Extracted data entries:
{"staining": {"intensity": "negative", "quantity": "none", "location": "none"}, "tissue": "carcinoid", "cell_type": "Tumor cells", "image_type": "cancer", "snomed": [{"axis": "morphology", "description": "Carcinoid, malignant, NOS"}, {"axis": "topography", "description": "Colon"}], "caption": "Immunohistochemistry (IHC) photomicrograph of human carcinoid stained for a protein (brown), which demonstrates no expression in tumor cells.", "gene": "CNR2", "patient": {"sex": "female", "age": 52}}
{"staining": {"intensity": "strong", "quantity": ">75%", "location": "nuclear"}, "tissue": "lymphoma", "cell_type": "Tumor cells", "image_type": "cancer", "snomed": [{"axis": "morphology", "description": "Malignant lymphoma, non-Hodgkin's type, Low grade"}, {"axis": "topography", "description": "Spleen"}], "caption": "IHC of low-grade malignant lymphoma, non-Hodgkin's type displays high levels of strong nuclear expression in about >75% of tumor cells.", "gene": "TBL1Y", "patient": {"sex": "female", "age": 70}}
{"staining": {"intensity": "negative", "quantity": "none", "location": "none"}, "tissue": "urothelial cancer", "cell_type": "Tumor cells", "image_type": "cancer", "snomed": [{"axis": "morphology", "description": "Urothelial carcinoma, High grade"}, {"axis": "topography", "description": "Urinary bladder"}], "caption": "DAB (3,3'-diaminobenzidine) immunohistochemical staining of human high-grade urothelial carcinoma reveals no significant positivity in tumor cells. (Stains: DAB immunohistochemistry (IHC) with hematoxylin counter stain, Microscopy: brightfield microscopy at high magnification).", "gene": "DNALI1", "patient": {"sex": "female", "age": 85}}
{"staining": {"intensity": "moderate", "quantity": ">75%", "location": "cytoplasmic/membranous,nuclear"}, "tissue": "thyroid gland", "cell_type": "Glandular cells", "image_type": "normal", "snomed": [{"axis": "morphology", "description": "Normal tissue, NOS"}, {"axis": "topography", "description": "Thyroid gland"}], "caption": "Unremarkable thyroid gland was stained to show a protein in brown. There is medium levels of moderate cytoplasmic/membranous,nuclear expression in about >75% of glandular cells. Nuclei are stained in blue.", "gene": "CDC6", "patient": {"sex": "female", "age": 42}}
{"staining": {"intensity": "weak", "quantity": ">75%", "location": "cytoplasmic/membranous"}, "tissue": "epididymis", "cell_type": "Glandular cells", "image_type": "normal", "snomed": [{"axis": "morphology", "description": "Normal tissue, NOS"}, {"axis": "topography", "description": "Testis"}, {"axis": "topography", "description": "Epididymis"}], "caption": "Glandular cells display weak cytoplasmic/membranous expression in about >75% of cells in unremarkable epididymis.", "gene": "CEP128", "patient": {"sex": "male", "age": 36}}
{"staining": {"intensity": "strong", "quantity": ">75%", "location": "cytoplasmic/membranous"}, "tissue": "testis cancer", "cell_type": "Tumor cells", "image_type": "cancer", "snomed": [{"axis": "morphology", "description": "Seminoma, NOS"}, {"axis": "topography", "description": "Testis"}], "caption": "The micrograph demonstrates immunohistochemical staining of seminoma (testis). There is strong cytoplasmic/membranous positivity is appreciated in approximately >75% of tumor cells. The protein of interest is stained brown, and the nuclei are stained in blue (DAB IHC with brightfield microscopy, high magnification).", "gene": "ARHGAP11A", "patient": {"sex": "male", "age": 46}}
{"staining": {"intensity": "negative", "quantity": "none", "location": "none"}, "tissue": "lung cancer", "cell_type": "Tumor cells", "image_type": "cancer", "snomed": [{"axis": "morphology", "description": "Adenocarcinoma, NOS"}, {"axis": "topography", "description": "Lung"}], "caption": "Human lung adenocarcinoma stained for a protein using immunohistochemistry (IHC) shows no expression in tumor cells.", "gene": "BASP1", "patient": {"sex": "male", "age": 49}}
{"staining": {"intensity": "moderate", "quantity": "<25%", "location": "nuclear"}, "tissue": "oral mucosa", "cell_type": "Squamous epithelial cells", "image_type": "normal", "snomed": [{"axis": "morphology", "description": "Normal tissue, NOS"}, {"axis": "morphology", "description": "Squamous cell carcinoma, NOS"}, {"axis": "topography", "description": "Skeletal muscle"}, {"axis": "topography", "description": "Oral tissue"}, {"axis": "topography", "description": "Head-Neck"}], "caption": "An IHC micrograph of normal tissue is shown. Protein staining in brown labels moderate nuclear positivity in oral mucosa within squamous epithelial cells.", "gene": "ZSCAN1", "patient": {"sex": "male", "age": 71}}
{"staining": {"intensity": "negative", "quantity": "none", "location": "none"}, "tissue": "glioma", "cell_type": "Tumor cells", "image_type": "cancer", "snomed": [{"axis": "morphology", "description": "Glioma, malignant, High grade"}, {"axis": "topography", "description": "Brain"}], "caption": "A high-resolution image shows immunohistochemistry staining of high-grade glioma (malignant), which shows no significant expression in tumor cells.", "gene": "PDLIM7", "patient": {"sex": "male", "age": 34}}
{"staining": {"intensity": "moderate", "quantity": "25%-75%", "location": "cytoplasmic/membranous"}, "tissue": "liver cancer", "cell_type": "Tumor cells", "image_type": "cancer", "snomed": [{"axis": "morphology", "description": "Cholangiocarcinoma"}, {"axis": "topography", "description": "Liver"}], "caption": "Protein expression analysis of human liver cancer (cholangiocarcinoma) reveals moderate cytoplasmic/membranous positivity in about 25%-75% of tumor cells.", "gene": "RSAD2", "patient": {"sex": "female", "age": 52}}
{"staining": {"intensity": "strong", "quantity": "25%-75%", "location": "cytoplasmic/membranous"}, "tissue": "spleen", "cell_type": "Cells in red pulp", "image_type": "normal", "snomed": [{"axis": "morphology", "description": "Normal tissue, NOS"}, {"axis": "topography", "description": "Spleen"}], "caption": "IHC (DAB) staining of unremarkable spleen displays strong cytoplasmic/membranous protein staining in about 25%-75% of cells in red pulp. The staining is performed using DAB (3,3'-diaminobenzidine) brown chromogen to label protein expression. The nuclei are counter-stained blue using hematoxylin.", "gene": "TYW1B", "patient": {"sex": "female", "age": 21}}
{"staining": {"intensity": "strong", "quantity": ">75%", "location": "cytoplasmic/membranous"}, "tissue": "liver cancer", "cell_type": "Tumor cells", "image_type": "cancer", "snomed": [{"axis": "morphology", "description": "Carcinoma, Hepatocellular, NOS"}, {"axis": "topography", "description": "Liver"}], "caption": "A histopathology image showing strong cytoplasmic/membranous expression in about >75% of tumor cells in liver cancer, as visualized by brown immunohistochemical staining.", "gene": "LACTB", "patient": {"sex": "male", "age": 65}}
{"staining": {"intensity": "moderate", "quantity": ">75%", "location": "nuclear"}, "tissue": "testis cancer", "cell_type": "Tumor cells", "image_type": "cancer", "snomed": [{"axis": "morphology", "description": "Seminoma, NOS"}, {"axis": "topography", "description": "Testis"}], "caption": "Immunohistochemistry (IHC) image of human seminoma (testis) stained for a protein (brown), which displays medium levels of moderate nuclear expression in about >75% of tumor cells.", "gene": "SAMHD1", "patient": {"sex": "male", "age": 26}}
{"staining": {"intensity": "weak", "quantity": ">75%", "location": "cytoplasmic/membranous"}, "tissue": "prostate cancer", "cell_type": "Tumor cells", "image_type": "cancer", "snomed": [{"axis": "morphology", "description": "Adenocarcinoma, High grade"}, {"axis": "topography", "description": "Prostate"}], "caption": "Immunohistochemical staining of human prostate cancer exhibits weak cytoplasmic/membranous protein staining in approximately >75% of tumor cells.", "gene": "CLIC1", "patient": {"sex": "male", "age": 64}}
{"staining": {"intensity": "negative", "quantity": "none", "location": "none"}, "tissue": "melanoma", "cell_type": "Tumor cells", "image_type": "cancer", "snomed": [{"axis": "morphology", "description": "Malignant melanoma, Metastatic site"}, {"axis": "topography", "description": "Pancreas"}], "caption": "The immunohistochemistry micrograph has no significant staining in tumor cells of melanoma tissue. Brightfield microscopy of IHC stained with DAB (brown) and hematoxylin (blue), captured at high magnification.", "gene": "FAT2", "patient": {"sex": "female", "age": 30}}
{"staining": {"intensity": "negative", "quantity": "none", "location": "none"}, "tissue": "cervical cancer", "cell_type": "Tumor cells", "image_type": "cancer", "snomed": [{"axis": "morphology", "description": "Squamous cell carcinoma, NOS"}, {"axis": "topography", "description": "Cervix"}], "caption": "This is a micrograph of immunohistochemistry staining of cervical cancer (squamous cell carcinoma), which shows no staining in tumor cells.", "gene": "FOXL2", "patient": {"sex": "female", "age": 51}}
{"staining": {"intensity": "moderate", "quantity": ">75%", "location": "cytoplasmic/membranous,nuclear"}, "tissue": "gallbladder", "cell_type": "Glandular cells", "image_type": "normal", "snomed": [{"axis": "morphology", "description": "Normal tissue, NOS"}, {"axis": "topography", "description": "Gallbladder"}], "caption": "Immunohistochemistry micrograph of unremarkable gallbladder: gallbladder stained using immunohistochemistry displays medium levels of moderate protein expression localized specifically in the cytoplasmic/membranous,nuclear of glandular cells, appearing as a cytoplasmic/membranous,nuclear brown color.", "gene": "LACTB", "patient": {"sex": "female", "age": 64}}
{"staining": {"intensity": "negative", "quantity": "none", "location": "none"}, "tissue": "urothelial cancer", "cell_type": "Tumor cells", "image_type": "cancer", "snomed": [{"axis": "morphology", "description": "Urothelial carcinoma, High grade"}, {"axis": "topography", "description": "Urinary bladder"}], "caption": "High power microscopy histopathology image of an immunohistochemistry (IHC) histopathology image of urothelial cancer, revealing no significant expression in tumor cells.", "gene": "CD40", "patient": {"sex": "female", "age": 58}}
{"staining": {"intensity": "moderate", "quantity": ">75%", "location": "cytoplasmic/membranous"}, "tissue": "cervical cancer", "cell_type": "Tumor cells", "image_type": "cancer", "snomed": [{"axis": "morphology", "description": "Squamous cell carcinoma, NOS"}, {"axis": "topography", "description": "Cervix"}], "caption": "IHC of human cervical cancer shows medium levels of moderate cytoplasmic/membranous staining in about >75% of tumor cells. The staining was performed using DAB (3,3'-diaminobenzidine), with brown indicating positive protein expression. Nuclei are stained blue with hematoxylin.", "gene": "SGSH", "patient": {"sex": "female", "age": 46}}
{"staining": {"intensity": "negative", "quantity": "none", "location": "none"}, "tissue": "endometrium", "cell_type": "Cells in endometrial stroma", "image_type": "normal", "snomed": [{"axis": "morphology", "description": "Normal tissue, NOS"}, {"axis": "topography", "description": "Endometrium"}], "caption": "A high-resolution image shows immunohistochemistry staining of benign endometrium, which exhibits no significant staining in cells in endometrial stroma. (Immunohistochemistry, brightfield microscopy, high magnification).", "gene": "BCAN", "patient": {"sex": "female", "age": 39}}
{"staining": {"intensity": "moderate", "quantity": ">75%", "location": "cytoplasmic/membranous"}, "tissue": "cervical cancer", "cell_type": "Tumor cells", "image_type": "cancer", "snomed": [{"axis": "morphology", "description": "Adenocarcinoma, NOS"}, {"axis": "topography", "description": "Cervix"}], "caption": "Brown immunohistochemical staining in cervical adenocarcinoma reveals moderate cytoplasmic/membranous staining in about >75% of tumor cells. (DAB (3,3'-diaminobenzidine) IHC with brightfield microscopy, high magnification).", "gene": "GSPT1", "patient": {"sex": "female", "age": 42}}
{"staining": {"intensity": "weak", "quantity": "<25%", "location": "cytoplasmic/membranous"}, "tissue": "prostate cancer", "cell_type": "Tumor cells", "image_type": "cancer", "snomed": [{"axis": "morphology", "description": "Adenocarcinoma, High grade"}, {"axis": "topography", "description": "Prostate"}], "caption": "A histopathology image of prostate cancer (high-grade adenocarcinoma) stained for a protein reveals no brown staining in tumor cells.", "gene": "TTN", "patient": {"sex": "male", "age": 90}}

## [What is needed]
From the records above, give again exactly the lines running from the line with "thyroid gland was" to the line with "cells display weak", inclusive.

## [Result for this exercise]
{"staining": {"intensity": "moderate", "quantity": ">75%", "location": "cytoplasmic/membranous,nuclear"}, "tissue": "thyroid gland", "cell_type": "Glandular cells", "image_type": "normal", "snomed": [{"axis": "morphology", "description": "Normal tissue, NOS"}, {"axis": "topography", "description": "Thyroid gland"}], "caption": "Unremarkable thyroid gland was stained to show a protein in brown. There is medium levels of moderate cytoplasmic/membranous,nuclear expression in about >75% of glandular cells. Nuclei are stained in blue.", "gene": "CDC6", "patient": {"sex": "female", "age": 42}}
{"staining": {"intensity": "weak", "quantity": ">75%", "location": "cytoplasmic/membranous"}, "tissue": "epididymis", "cell_type": "Glandular cells", "image_type": "normal", "snomed": [{"axis": "morphology", "description": "Normal tissue, NOS"}, {"axis": "topography", "description": "Testis"}, {"axis": "topography", "description": "Epididymis"}], "caption": "Glandular cells display weak cytoplasmic/membranous expression in about >75% of cells in unremarkable epididymis.", "gene": "CEP128", "patient": {"sex": "male", "age": 36}}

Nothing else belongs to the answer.